■ Activity
Two lines in the listing below mark the span: one contains "pinky pip: (414, 678)" and one contains "thumb ip: (573, 501)". Reproduce both of them and everything between, exactly.

■ Input records
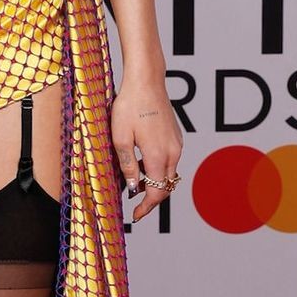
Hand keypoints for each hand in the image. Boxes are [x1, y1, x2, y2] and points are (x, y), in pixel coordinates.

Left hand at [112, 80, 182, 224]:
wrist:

--

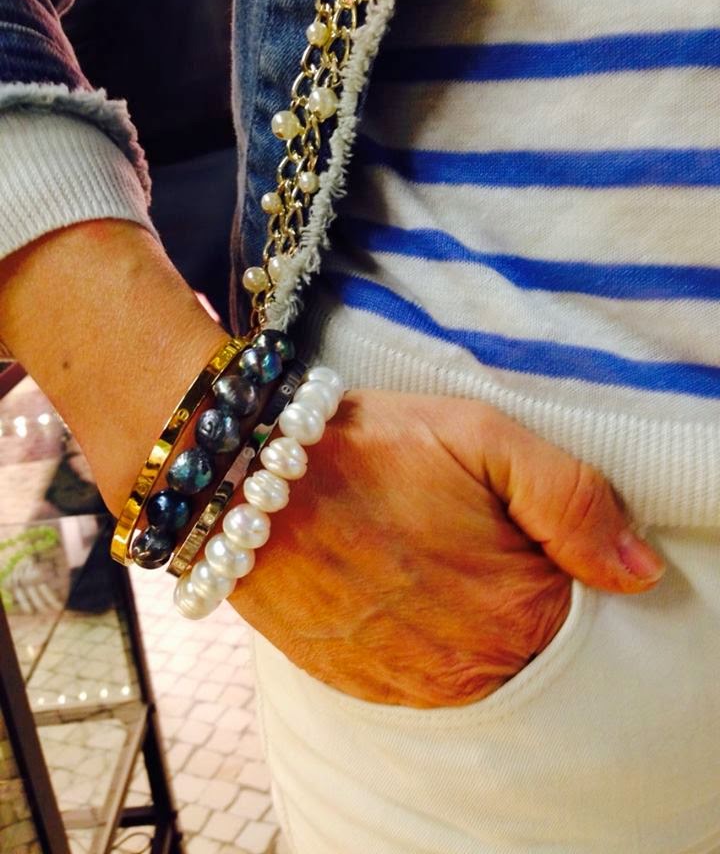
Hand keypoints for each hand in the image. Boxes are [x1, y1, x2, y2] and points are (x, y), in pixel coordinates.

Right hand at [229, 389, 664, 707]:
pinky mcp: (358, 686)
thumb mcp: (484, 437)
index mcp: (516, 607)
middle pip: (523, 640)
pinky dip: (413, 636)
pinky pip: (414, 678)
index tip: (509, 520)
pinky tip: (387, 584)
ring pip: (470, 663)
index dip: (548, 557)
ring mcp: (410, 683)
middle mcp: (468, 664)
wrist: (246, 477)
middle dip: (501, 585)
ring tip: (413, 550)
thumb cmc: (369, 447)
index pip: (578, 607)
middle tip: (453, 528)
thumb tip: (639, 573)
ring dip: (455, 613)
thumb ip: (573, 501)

==

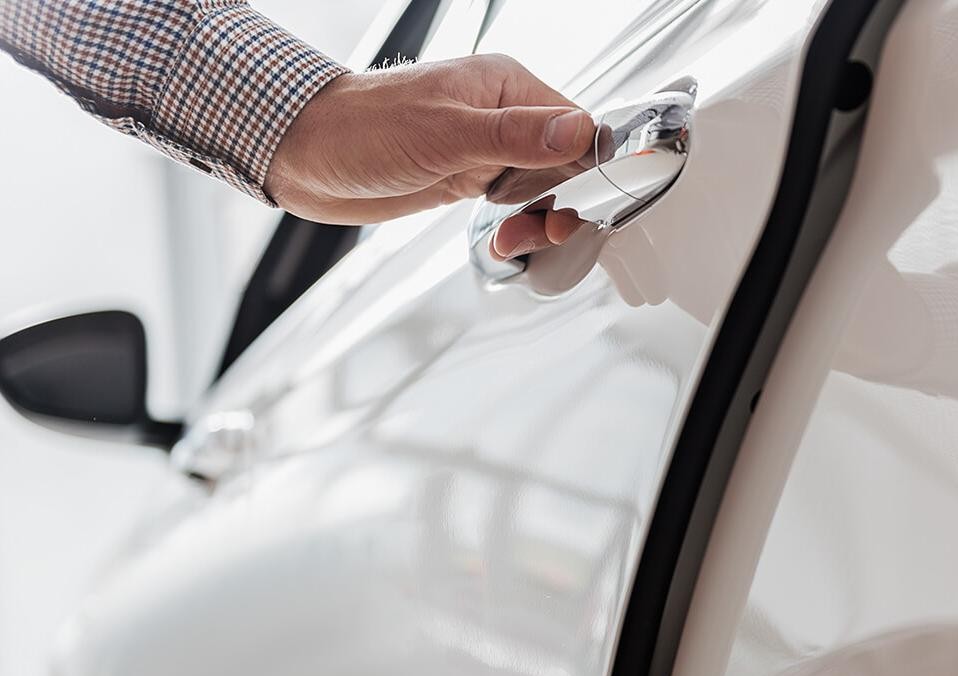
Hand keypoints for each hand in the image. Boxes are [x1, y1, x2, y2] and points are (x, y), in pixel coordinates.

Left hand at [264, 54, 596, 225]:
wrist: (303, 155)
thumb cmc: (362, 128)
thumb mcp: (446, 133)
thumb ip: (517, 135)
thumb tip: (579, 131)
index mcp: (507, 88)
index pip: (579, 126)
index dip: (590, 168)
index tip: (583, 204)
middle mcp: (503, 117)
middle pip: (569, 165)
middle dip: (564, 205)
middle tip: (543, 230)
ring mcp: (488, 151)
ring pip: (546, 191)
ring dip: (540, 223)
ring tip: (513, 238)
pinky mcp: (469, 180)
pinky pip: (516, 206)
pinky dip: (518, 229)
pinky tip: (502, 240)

■ Response
pinky pip: (414, 678)
index tip: (509, 520)
pinky tip: (387, 584)
ring pip: (470, 663)
index dip: (548, 557)
ring mcp: (410, 683)
middle mcp: (468, 664)
wrist: (246, 477)
middle dip: (501, 585)
ring tip: (413, 550)
thumb cmc: (369, 447)
index pip: (578, 607)
middle tip: (453, 528)
thumb tip: (639, 573)
ring dip: (455, 613)
thumb ip: (573, 501)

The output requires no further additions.